SET OF TASKS:
A. List every sentence in the article about Mick that ends with a question mark.
B. Reproduce the article about Mick word for word, starting with "He has come" and going on through "made that call.".

PASSAGE TO READ:
"""

BishopAccountability.org

‘Don’t let the bastards get away with it’

By Greg Bearup
Weekend Australian Magazine
November 22, 2019

https://bit.ly/2OPMOwX

[with video]

A long-lost school friend calls out of the blue with a shocking revelation. Has nothing changed since the royal commission?

I know the broad outline of Mick’s story. I’ve followed what happened to him, and others. Mick was sexually abused by a teacher at the boarding school in northern NSW we both attended and I know his life has been a mess ever since. The teacher pleaded guilty to crimes against Mick and a dozen other boys; the saga has been going on so long that this teacher has since died in jail. I know the order that ran the school, the Marist Fathers, has dragged its feet over compensating Mick for the damage he has suffered.

He has come to me because I am a journalist – but as I stand on the outskirts of the paintball field, I’m thinking: “I don’t even know if I can get his story into the paper. Will my editor even be interested? What’s new? What’s different? We’ve heard this all before.” I promise to get back to him during the week. What I don’t know is just how close to the edge Mick was when he made that call.

"""

MATERIAL:
"""

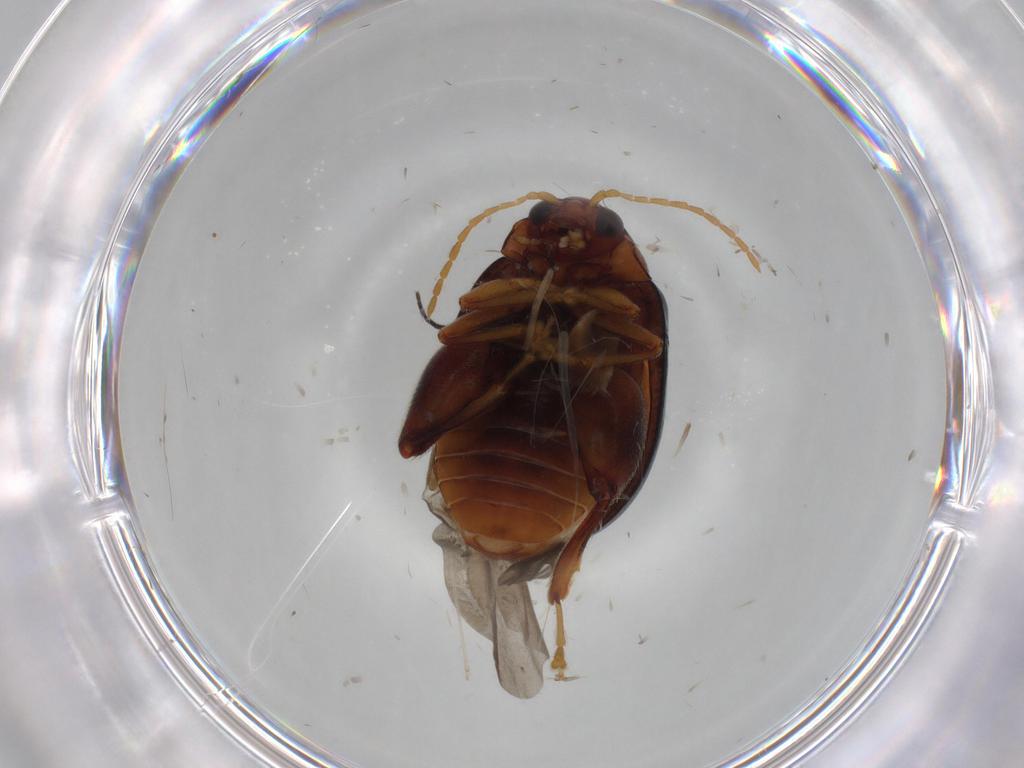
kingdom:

"""

EXPECTED RESULTS:
A.
Has nothing changed since the royal commission?
Will my editor even be interested?
What’s new?
What’s different?

B.
He has come to me because I am a journalist – but as I stand on the outskirts of the paintball field, I’m thinking: “I don’t even know if I can get his story into the paper. Will my editor even be interested? What’s new? What’s different? We’ve heard this all before.” I promise to get back to him during the week. What I don’t know is just how close to the edge Mick was when he made that call.